In the present study, although we found a statistically significant difference in VAS by treatment, we failed to find a similar difference in satisfaction scores. This apparent contradiction may be explained by noting that factors other than pain are components of a patient's overall sense of satisfaction with treatment. Additionally, the satisfaction score was rated on a three-point scale, and it is possible that this method was inadequately sensitive to detect differences. On the other hand, significant inverse associations were observed between VAS1 and, separately, VAS2 and satisfaction score on day 3 postprocedure in both treatment groups, suggesting that an inverse association between the subjective experience of pain and overall treatment satisfaction did, in fact, exist.
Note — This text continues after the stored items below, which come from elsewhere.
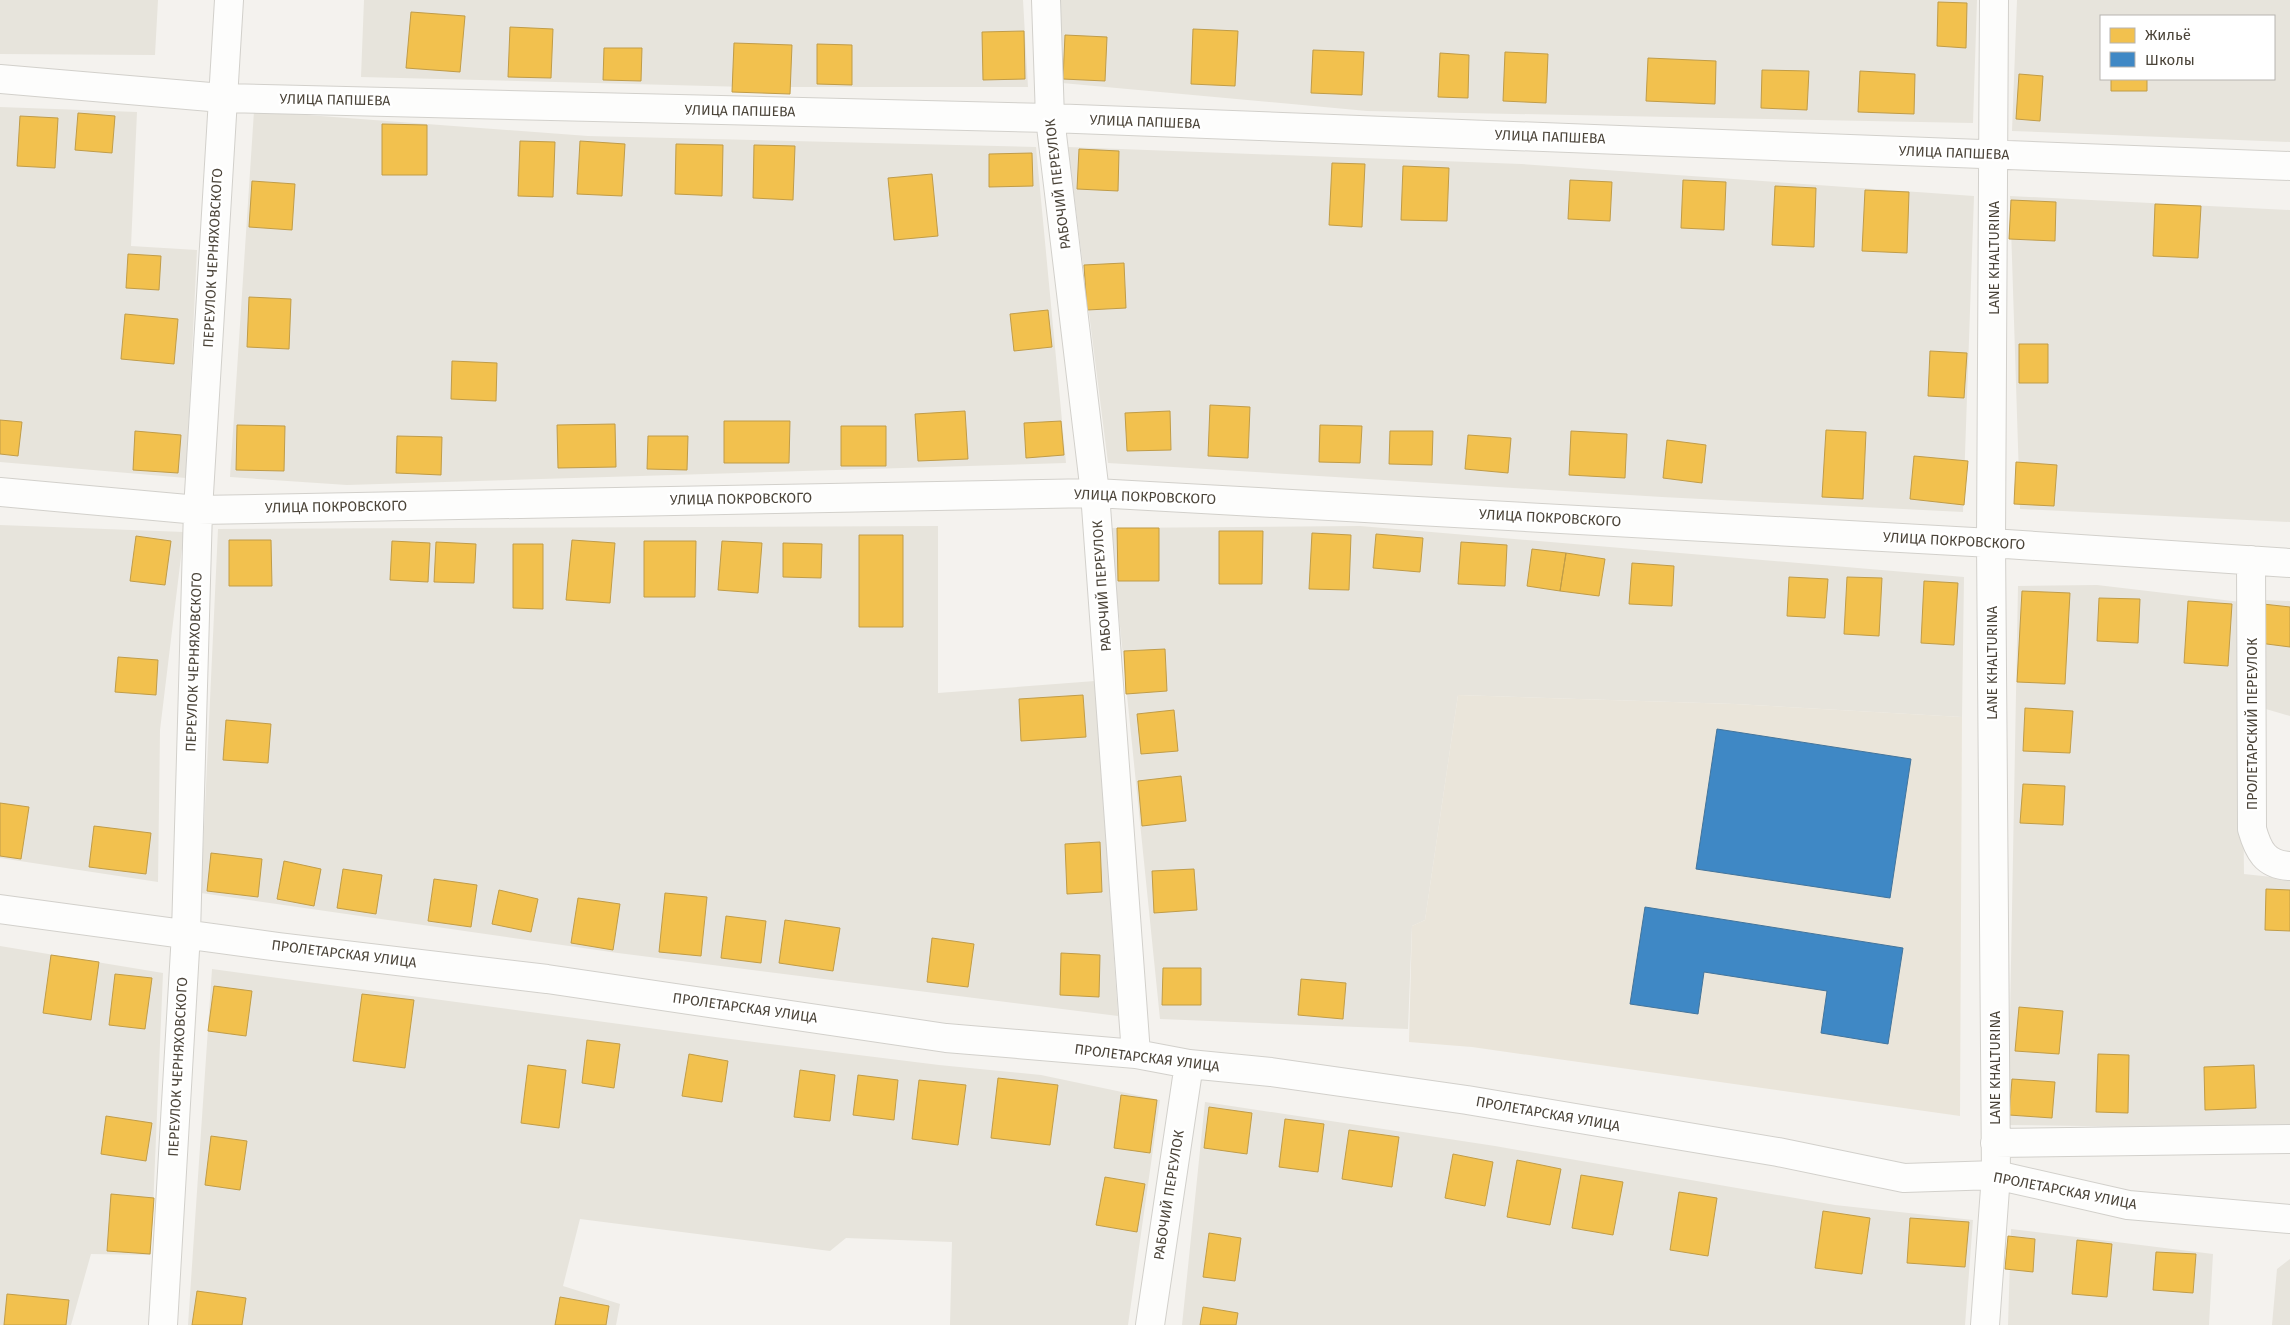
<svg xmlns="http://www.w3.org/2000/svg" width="2290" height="1325" font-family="'Fira Sans',sans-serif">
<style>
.residential{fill:#e7e4dc;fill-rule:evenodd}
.education{fill:#eae5da}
.homes{fill:#f2c14e;stroke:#c09c48}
.schools{fill:#3f88c5;stroke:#43749b}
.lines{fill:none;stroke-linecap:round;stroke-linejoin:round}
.minor-casing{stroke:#d2d0cb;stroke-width:30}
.minor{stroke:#fdfdfc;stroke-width:28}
.labels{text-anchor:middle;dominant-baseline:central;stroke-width:5;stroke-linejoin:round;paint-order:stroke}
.street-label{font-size:14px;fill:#4b4439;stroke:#fff}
</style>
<rect width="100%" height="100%" fill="#f4f2ee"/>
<!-- residential -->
<path class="residential" d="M 0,0 L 158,0 L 155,55 L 0,54 Z
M 364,0 L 1023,0 L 1028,87 L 747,87 L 361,77 Z
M 1060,0 L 1977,0 L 1973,123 L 1367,111 L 1062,83 Z
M 2017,0 L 2290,0 L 2290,142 L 2012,131 ZM 2101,16 L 2274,16 L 2274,79 L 2101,79 Z
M 0,107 L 137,112 L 131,246 L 197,250 L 186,478 L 0,462 Z
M 254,111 L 588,136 L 1036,147 L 1066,463 L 347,485 L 230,477 Z
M 1068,147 L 1521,164 L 1974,196 L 1963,512 L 1662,497 L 1108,463 Z
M 2010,196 L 2290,210 L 2290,522 L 2020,509 Z
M 0,525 L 184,532 L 160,730 L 158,882 L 0,858 Z
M 938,526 L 938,693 L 1095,681 L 1118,1016 L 618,953 L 201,893 L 218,529 Z
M 1360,526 L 1964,577 L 1962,717 L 1735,704 L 1458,695 L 1425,920 L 1412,926 L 1408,1029 L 1160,1019 L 1110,528 Z
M 2097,585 L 2241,602 L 2244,874 L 2290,879 L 2290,1129 L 2008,1125 L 2018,586 Z
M 2263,600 L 2290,601 L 2290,716 L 2259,707 Z
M 0,946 L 163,973 L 151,1255 L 91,1254 L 71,1325 L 0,1325 Z
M 212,969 L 723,1038 L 939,1065 L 1041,1075 L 1160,1100 L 1128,1325 L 950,1325 L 952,1242 L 846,1238 L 830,1251 L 580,1219 L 563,1286 L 620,1304 L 616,1325 L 188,1325 Z
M 1205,1102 L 1495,1146 L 1835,1205 L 1973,1220 L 1965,1325 L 1182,1325 Z
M 2011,1229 L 2213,1254 L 2209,1325 L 2008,1325 Z
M 2290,1259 L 2290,1325 L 2272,1325 L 2277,1269 Z"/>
<!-- education -->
<path class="education" d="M 1458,695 L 1735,704 L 1962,717 L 1960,1116 L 1472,1047 L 1409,1042 L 1412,926 L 1425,920 Z"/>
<!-- homes -->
<path class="homes" d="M 1938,2 L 1967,3 L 1966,48 L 1937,46 Z
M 411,12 L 465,16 L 460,72 L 406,68 Z
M 510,27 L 553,29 L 551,78 L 508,77 Z
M 1193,29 L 1238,31 L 1235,86 L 1191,84 Z
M 1024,31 L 1025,79 L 983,80 L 982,32 Z
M 1065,35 L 1107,37 L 1105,81 L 1063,79 Z
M 734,43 L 792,45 L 790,94 L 732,92 Z
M 817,44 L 852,45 L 852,85 L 817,84 Z
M 604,48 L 642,48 L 641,81 L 603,80 Z
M 1313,50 L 1364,52 L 1362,95 L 1311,93 Z
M 1505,52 L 1548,54 L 1546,103 L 1503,101 Z
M 1440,53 L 1469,55 L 1468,98 L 1438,97 Z
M 1648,58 L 1716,61 L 1715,104 L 1646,101 Z
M 1762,70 L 1809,71 L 1807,110 L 1761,108 Z
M 1860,71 L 1915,74 L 1914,114 L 1858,112 Z
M 2019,74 L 2043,76 L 2040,121 L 2016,119 Z
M 2111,79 L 2147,79 L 2147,91 L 2111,91 Z
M 78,113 L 115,116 L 112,153 L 75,150 Z
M 20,116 L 58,118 L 55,168 L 17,166 Z
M 382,124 L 427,125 L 427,175 L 382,175 Z
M 520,141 L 555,142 L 553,197 L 518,196 Z
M 580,141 L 625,144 L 622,196 L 577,194 Z
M 676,144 L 723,145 L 722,196 L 675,194 Z
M 754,145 L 795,146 L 793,200 L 753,198 Z
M 1079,149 L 1119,151 L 1118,191 L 1077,189 Z
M 1032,153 L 1033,186 L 989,187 L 989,154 Z
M 1332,163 L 1365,164 L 1362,227 L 1329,225 Z
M 1403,166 L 1449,168 L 1447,221 L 1401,220 Z
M 932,174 L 938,236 L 894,240 L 888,178 Z
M 1570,180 L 1612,182 L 1610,221 L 1568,219 Z
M 1683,180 L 1726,182 L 1724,230 L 1681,228 Z
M 252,181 L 295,184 L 292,230 L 249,227 Z
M 1775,186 L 1816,188 L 1814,247 L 1772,245 Z
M 1865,190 L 1909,192 L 1907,253 L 1862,251 Z
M 2011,200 L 2056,202 L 2055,241 L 2009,239 Z
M 2155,204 L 2201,206 L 2198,258 L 2153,256 Z
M 128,254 L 161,256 L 159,290 L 126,288 Z
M 1124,263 L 1126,308 L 1087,310 L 1084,265 Z
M 249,297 L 291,299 L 289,349 L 247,347 Z
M 1048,310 L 1052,347 L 1014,351 L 1010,314 Z
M 125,314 L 178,319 L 174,364 L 121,359 Z
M 2019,344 L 2048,344 L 2048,383 L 2019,383 Z
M 1930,351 L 1967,353 L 1964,398 L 1928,396 Z
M 452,361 L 497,363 L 496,401 L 451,399 Z
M 1210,405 L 1250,407 L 1248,458 L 1208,456 Z
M 965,411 L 968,459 L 918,461 L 915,414 Z
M 1170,411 L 1171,450 L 1127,451 L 1125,413 Z
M 0,420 L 22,422 L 18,456 L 0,454 Z
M 724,421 L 790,421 L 789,463 L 724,463 Z
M 1061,421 L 1064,455 L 1026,458 L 1024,423 Z
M 615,424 L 616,467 L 558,468 L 557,425 Z
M 237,425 L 285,426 L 284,471 L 236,470 Z
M 1320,425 L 1362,426 L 1360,463 L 1319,462 Z
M 841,426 L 886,426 L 886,466 L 841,466 Z
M 1826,430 L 1866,432 L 1863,499 L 1822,497 Z
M 135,431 L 181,435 L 178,473 L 133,470 Z
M 1390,431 L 1433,431 L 1432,465 L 1389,464 Z
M 1571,431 L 1627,434 L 1625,478 L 1569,475 Z
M 1468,435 L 1511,438 L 1508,473 L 1465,469 Z
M 397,436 L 442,437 L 441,475 L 396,473 Z
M 648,436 L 688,436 L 687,470 L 647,469 Z
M 1667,440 L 1706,445 L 1702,483 L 1663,478 Z
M 1914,456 L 1968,461 L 1964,505 L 1910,499 Z
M 2016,462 L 2057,465 L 2054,506 L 2014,504 Z
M 1117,528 L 1159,528 L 1159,581 L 1118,581 Z
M 1219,531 L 1263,531 L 1262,584 L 1219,584 Z
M 1312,533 L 1351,535 L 1349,590 L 1309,589 Z
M 1376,534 L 1423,538 L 1420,572 L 1373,568 Z
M 859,535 L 903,535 L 903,627 L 859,627 Z
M 136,536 L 171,541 L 165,585 L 130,581 Z
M 229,540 L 271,540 L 272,586 L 229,586 Z
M 572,540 L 615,543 L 610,603 L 566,600 Z
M 392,541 L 430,543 L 428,582 L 390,580 Z
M 644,541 L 696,541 L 695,597 L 644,597 Z
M 722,541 L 762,543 L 758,593 L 718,590 Z
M 436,542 L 476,544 L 474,583 L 434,582 Z
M 1461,542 L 1507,545 L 1505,586 L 1458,584 Z
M 783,543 L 822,544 L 821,578 L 783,577 Z
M 513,544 L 543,544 L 543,609 L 513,608 Z
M 1532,549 L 1566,553 L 1560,591 L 1527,586 Z
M 1566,553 L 1605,559 L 1599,596 L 1560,591 Z
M 1632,563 L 1674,566 L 1672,606 L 1629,604 Z
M 1789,577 L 1828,579 L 1825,618 L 1787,616 Z
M 1847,577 L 1882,578 L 1879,636 L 1844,634 Z
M 1924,581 L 1958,583 L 1954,645 L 1921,643 Z
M 2022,591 L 2070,593 L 2065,684 L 2017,682 Z
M 2099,598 L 2140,599 L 2138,643 L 2097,641 Z
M 2188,601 L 2232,604 L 2228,666 L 2184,663 Z
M 2263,604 L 2290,607 L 2290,647 L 2259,643 Z
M 1165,649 L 1167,691 L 1126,694 L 1124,651 Z
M 118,657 L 158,660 L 156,695 L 115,692 Z
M 1083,695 L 1086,737 L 1021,741 L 1019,699 Z
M 2025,708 L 2073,711 L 2070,753 L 2023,751 Z
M 1174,710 L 1178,751 L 1141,754 L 1137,714 Z
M 226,720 L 271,724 L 268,763 L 223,760 Z
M 1181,776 L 1186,821 L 1142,826 L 1138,781 Z
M 2023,784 L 2065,786 L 2063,825 L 2020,823 Z
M 0,803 L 29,807 L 21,859 L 0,856 Z
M 94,826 L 151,833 L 146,874 L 89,867 Z
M 1100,842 L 1102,892 L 1067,894 L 1065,844 Z
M 211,853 L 262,859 L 258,897 L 207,891 Z
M 284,861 L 321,869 L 314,906 L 277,899 Z
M 343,869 L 382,875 L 376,914 L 337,908 Z
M 1194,869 L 1197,910 L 1154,913 L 1152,871 Z
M 434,879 L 477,885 L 471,927 L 428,921 Z
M 2266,889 L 2290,890 L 2290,931 L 2265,930 Z
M 499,890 L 538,899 L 531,932 L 492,924 Z
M 665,893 L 707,897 L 701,956 L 659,952 Z
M 578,898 L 620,904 L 613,950 L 571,943 Z
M 726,916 L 766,921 L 761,963 L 721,958 Z
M 785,920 L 840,928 L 833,971 L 779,963 Z
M 932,938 L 974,944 L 968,987 L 927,982 Z
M 1061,953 L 1100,955 L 1099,997 L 1060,995 Z
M 51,955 L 99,962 L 91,1020 L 43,1013 Z
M 1163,968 L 1201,968 L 1201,1005 L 1162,1005 Z
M 115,974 L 152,978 L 145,1029 L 109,1025 Z
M 1301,979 L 1346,983 L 1343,1019 L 1298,1015 Z
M 214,986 L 252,991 L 246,1036 L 208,1031 Z
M 362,994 L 414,1000 L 405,1068 L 353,1061 Z
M 2019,1007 L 2063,1011 L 2059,1054 L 2015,1051 Z
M 587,1040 L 620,1044 L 614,1088 L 582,1083 Z
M 689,1054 L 728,1061 L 722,1102 L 682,1096 Z
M 2098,1054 L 2129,1055 L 2128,1113 L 2096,1112 Z
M 528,1065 L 566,1070 L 559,1128 L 521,1123 Z
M 2254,1065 L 2256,1108 L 2205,1110 L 2204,1067 Z
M 800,1070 L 835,1075 L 830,1121 L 794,1117 Z
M 858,1075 L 898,1080 L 894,1120 L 853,1115 Z
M 998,1078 L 1058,1085 L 1050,1145 L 991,1138 Z
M 2012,1079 L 2055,1082 L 2052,1118 L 2009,1115 Z
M 919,1080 L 966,1085 L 958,1145 L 912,1139 Z
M 1121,1095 L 1157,1100 L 1150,1153 L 1114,1148 Z
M 1209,1107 L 1252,1113 L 1247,1154 L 1204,1148 Z
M 106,1116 L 152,1123 L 146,1161 L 101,1154 Z
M 1285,1119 L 1324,1124 L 1318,1172 L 1279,1167 Z
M 1349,1130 L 1399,1137 L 1392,1187 L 1342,1179 Z
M 211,1136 L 247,1141 L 240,1190 L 205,1185 Z
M 1453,1154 L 1493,1162 L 1485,1206 L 1445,1198 Z
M 1517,1160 L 1561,1169 L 1550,1225 L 1507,1217 Z
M 1581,1175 L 1623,1182 L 1613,1235 L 1572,1228 Z
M 1105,1177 L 1145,1184 L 1137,1232 L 1096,1225 Z
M 1679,1192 L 1717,1198 L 1708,1256 L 1670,1250 Z
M 111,1194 L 154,1198 L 150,1254 L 107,1251 Z
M 1823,1211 L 1870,1218 L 1862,1274 L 1815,1268 Z
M 1910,1218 L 1969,1222 L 1965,1267 L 1907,1263 Z
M 1209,1233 L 1241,1238 L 1235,1281 L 1203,1277 Z
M 2008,1236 L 2035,1239 L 2033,1272 L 2005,1269 Z
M 2077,1240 L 2112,1244 L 2107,1297 L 2072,1294 Z
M 2156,1252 L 2196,1254 L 2193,1293 L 2153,1290 Z
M 197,1291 L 246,1298 L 242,1325 L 192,1325 Z
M 7,1294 L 69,1300 L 66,1325 L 4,1325 Z
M 560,1297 L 609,1306 L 606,1325 L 555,1325 Z
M 1203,1307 L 1238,1313 L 1236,1325 L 1200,1325 Z"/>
<!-- schools -->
<path class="schools" d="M 1717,729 L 1911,759 L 1890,898 L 1696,869 Z
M 1645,907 L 1903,948 L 1888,1044 L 1821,1033 L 1827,991 L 1704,972 L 1698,1014 L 1630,1004 Z"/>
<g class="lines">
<defs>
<path id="minor" d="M 1046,0 L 1050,118 L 1095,493 L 1136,1054
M 0,79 L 222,98 L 1050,118 L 2290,166
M 0,492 L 198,510 L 1095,493 L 1991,543 L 2290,563
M 2251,560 L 2252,829 C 2258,850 2265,865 2290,866
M 0,909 L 279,947 L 547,979 L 946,1038 L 1136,1054 L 1189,1064 L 1271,1072 L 1467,1100 L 1778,1152 L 1904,1178 L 1996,1175 L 2128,1205 L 2290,1219
M 1995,1143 L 2290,1139
M 163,1325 L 186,933 L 198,510 L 229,0
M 1150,1325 L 1189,1064
M 1985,1325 L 1996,1175 L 1991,543 L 1994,0"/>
</defs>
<!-- minor casing -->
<use href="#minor" class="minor-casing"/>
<!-- minor -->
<use href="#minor" class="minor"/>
</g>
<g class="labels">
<!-- street labels -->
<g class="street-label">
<text transform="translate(335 100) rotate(1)">УЛИЦА ПАПШЕВА</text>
<text transform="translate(740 111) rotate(1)">УЛИЦА ПАПШЕВА</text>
<text transform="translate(1145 122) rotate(2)">УЛИЦА ПАПШЕВА</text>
<text transform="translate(1550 137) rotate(2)">УЛИЦА ПАПШЕВА</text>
<text transform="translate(1954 153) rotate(2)">УЛИЦА ПАПШЕВА</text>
<text transform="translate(1058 184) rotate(-97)">РАБОЧИЙ ПЕРЕУЛОК</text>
<text transform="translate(213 258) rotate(-87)">ПЕРЕУЛОК ЧЕРНЯХОВСКОГО</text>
<text transform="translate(1994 258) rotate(-90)">LANE KHALTURINA</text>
<text transform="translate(1145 497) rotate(2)">УЛИЦА ПОКРОВСКОГО</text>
<text transform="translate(741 499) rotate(-1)">УЛИЦА ПОКРОВСКОГО</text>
<text transform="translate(336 507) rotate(-1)">УЛИЦА ПОКРОВСКОГО</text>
<text transform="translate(1550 518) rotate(3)">УЛИЦА ПОКРОВСКОГО</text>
<text transform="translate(1954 541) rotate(3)">УЛИЦА ПОКРОВСКОГО</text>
<text transform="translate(1102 586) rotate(-94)">РАБОЧИЙ ПЕРЕУЛОК</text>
<text transform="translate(194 662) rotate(-88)">ПЕРЕУЛОК ЧЕРНЯХОВСКОГО</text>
<text transform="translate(1992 663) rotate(-90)">LANE KHALTURINA</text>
<text transform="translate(2252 724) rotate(-90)">ПРОЛЕТАРСКИЙ ПЕРЕУЛОК</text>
<text transform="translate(344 954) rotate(7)">ПРОЛЕТАРСКАЯ УЛИЦА</text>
<text transform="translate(745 1008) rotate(8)">ПРОЛЕТАРСКАЯ УЛИЦА</text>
<text transform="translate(1147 1058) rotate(7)">ПРОЛЕТАРСКАЯ УЛИЦА</text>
<text transform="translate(178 1067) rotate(-87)">ПЕРЕУЛОК ЧЕРНЯХОВСКОГО</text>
<text transform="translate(1995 1068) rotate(-90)">LANE KHALTURINA</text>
<text transform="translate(1548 1114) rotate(10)">ПРОЛЕТАРСКАЯ УЛИЦА</text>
<text transform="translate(2065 1191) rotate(11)">ПРОЛЕТАРСКАЯ УЛИЦА</text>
<text transform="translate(1169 1195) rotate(-81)">РАБОЧИЙ ПЕРЕУЛОК</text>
</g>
</g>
<!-- legend -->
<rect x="2100" y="15" width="175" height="65" fill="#ffffff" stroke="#b7b4b0"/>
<rect x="2110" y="28" width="25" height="15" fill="#f2c14e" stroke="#b7b4b0"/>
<text x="2145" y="40" font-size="15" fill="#4b4439">Жильё</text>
<rect x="2110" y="52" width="25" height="15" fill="#3f88c5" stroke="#b7b4b0"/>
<text x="2145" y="65" font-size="15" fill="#4b4439">Школы</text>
</svg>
In summary, we found that significantly less pain was experienced with the vaginoscopic approach of diagnostic hysteroscopy without analgesia than in the traditional procedure with analgesia in the overall patient group and, particularly, in multiparous premenopausal women. This technique has permitted complete elimination of any type of premedication, analgesia, or anesthesia, making the procedure faster, more acceptable, and complication-free. These findings support the use of vaginoscopy over the traditional method.